Work task
From the following material, say how many lines have "down" in them; write only the number.

Supplied information
□ □ □ □ □

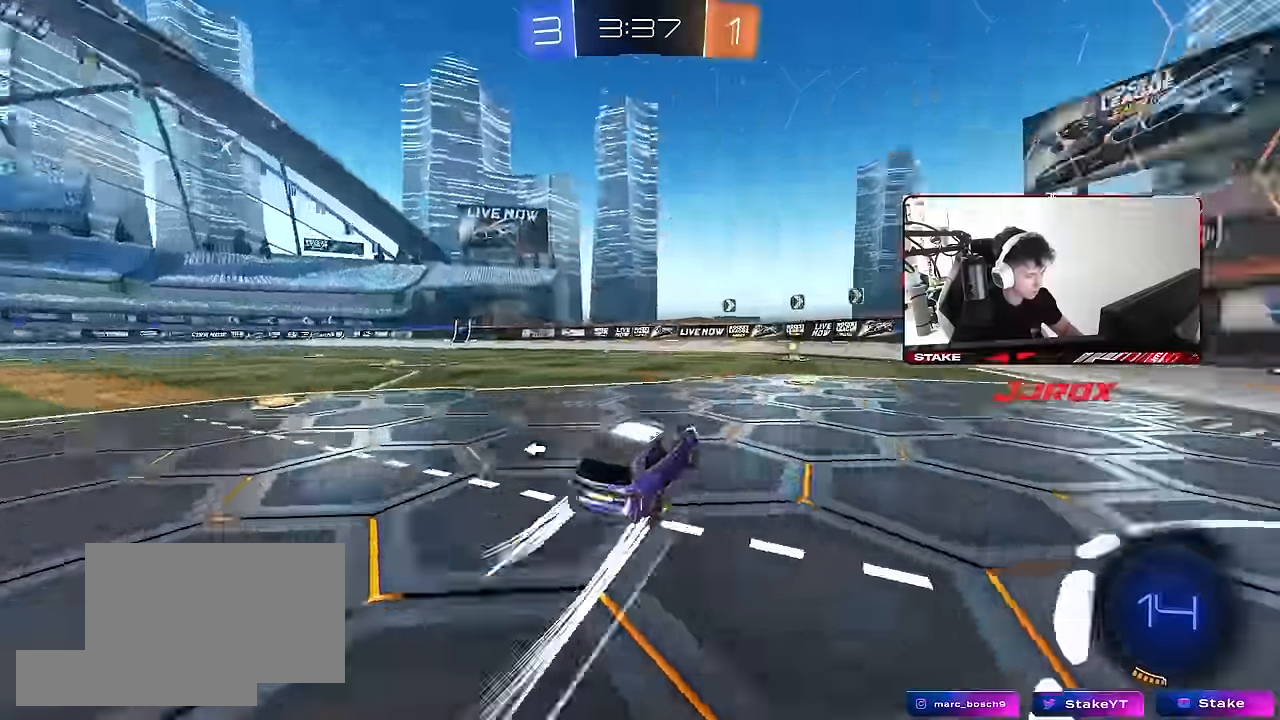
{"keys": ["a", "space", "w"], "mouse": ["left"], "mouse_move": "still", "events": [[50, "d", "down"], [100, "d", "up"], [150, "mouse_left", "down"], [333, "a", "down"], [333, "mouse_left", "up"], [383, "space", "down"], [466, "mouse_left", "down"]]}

□ □ □ □ □

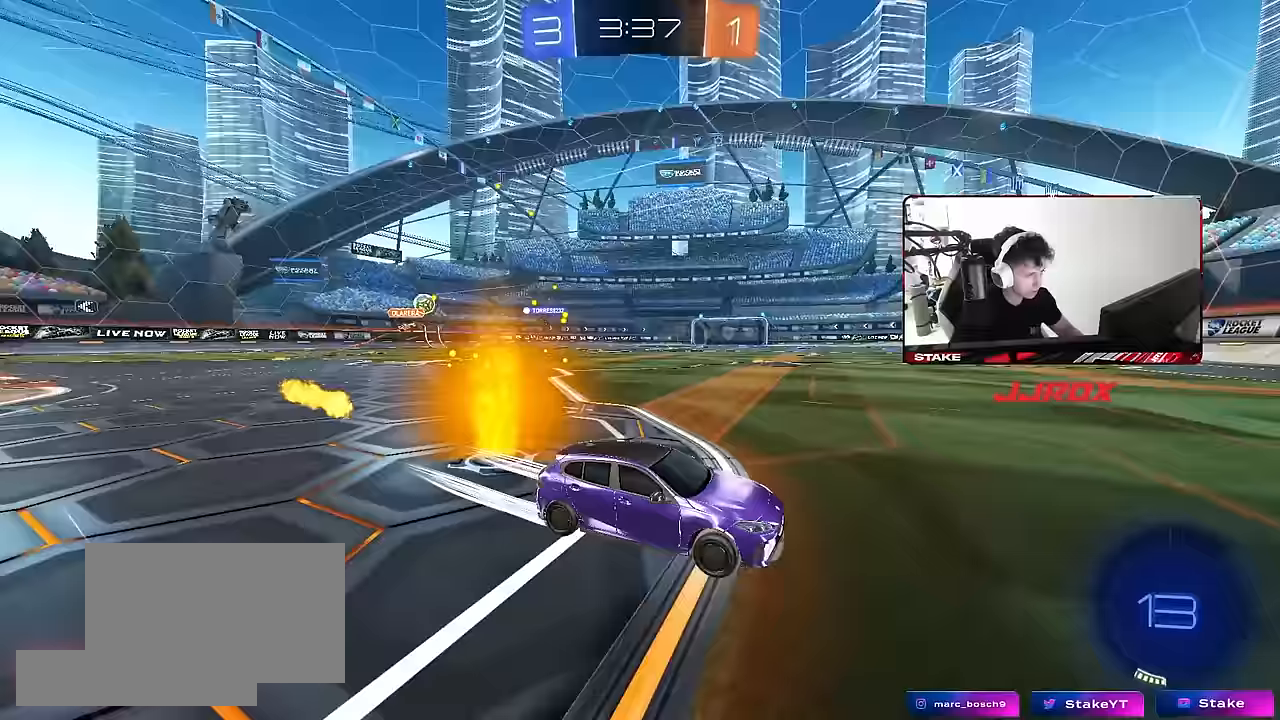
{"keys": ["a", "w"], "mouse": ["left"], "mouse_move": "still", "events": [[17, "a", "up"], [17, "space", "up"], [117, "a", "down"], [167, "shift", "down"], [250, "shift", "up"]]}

□ □ □ □ □

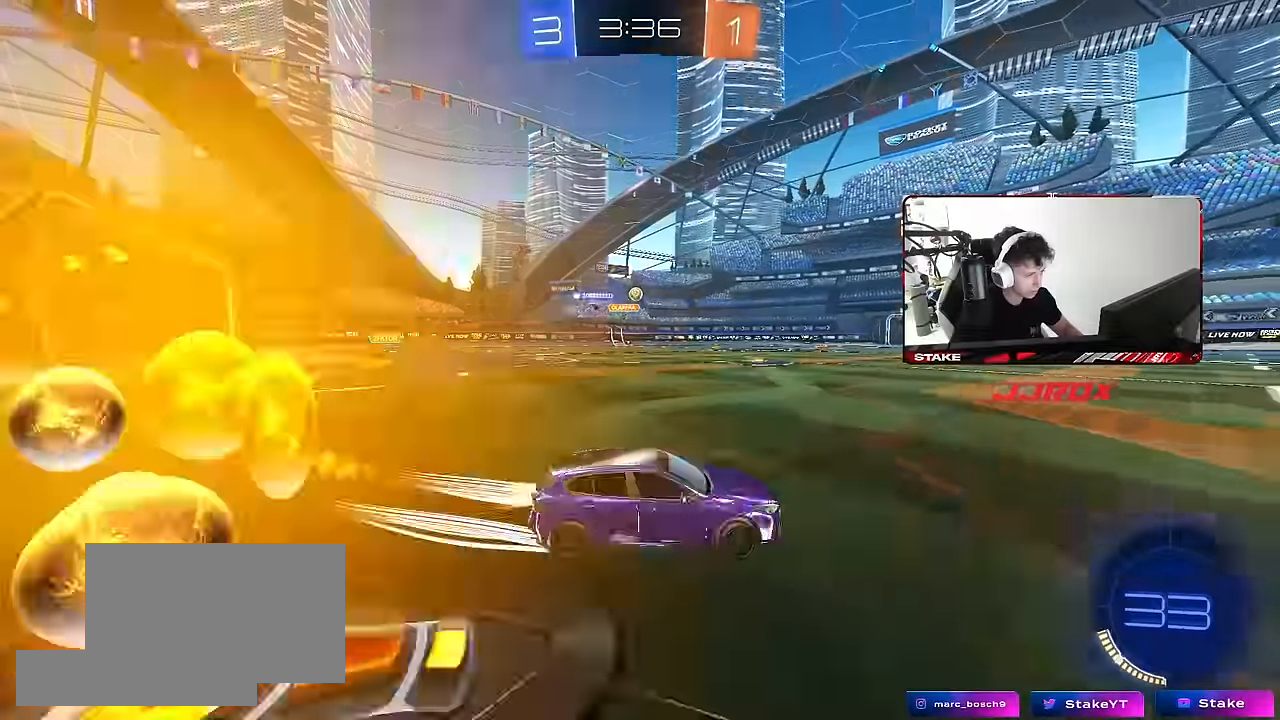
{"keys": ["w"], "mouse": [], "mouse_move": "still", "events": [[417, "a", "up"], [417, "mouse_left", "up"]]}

□ □ □ □ □

Answer to this problem
2